The Apple from the Eye of the Worm (2000)

Nina Könnemann

View of Nina Könnemann, The Apple in the Eye of the Worm, 2000, color video (on monitor). Apple Car Service, Hull, UK. View of Nina Könnemann, The Apple in the Eye of the Worm, 2000, color video (on monitor). Apple Car Service, Hull, UK Ⓒwww.artforum.com

The Apple from the Eye of the Worm, 2000, Könnemann’s only public art installation, consisted of a video animation playing on a loop in the waiting room of the Apple Car Service in Hull, UK, a town known for its parties and funfairs. In Könnemann’s documentation of the intervention, which she calls “a video for drunk people,” the animation fits seamlessly into the absurdity of the waiting-room antics.
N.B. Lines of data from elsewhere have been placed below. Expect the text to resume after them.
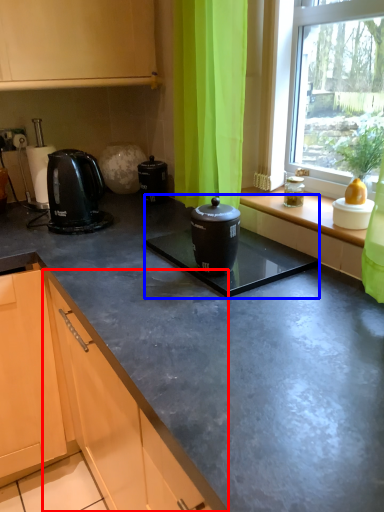
Question: Among these objects, which one is nearest to the camera, cabinetry (highlighted by a red box) or sink (highlighted by a blue box)?

Choices:
 (A) cabinetry
 (B) sink

Answer: (B)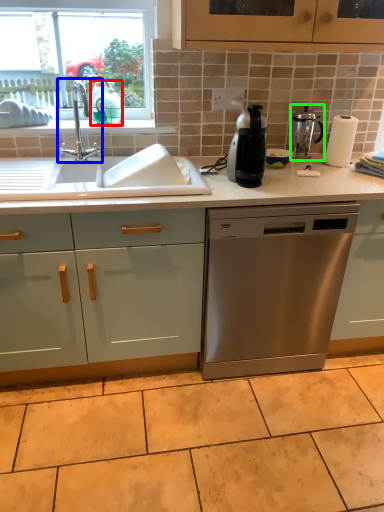
Question: Estimate the real-world distances between objects in this image. Which object is closer to teal (highlighted by a red box), tap (highlighted by a blue box) or kitchen appliance (highlighted by a green box)?

Choices:
 (A) tap
 (B) kitchen appliance

Answer: (A)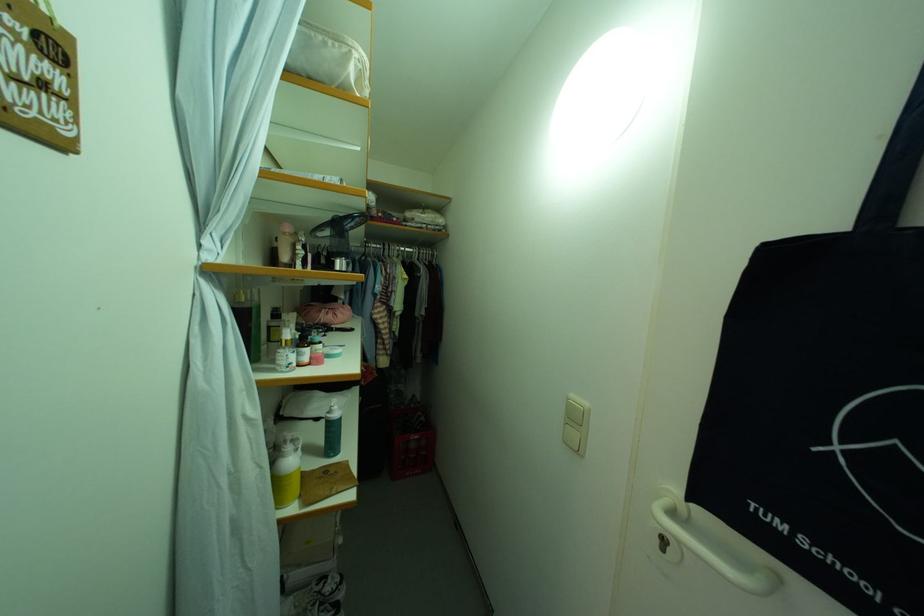
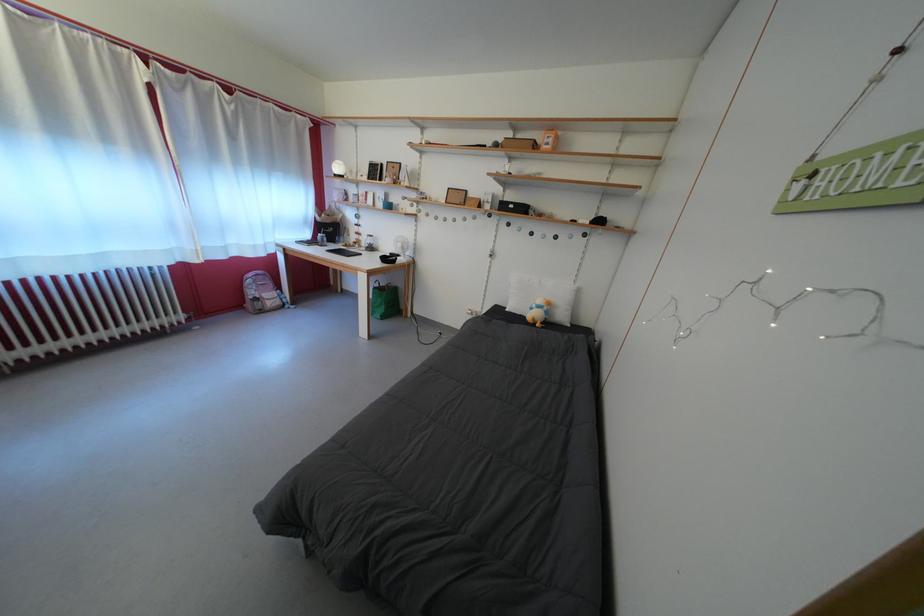
First-person continuous shooting, in which direction is the camera rotating?

The rotation direction of the camera is left-down.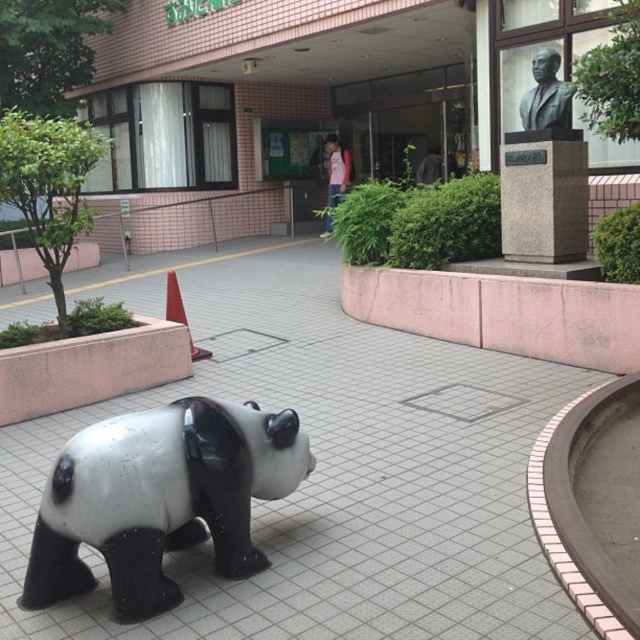
Question: Which point is closer to the camera?

Choices:
 (A) (540, 51)
 (B) (387, 488)
 (C) (204, 348)

Answer: (B)

Question: Considering the real-world distances, which object is farthest from the black and white glossy panda at center?

Choices:
 (A) orange plastic traffic cone at lower left
 (B) bronze bust at upper right

Answer: (B)

Question: Can you confirm if white glossy pavement at center is positioned above orange plastic traffic cone at lower left?

Choices:
 (A) no
 (B) yes

Answer: (A)

Question: Can you confirm if black and white glossy panda at center is bigger than bronze bust at upper right?

Choices:
 (A) yes
 (B) no

Answer: (A)

Question: Is black and white glossy panda at center thinner than bronze bust at upper right?

Choices:
 (A) no
 (B) yes

Answer: (A)

Question: Among these points, which one is nearest to the camera?

Choices:
 (A) (540, 88)
 (B) (193, 296)

Answer: (A)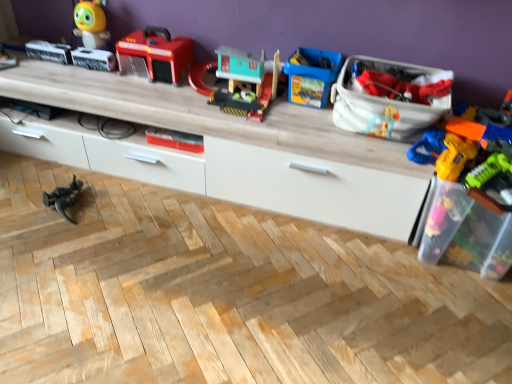
The height and width of the screenshot is (384, 512). I want to click on spots to the right of black plastic dinosaur at lower left, which is the first toy from left to right, so click(115, 205).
A motley crew of drunk, stoned, or otherwise out-of-it kids are gathered in a red storefront on a bustling street, waiting to be taken home to bed. They smoke, eat pizza, and erupt in inebriated argument. Two giggling young women in party dresses let their attention drift to an upper corner of the room, where Könnemann’s spazzy animation plays on a wall-mounted monitor, rolling, slot machine–like, through images and logos. The content of the animation seems arbitrary, until one notices that the emblems, gum wrappers, cartoons, candy bars, and toys, their gaudy packaging covered in English, French, or German exclamations, all feature apples. All night long the apple video scrolls down the screen, omnipresent yet mostly unnoticed. As useless and indeterminate as Könnemann’s gesture may be, it is its own kind of sabotage, inserting into the existing system an element that impedes or alters its function.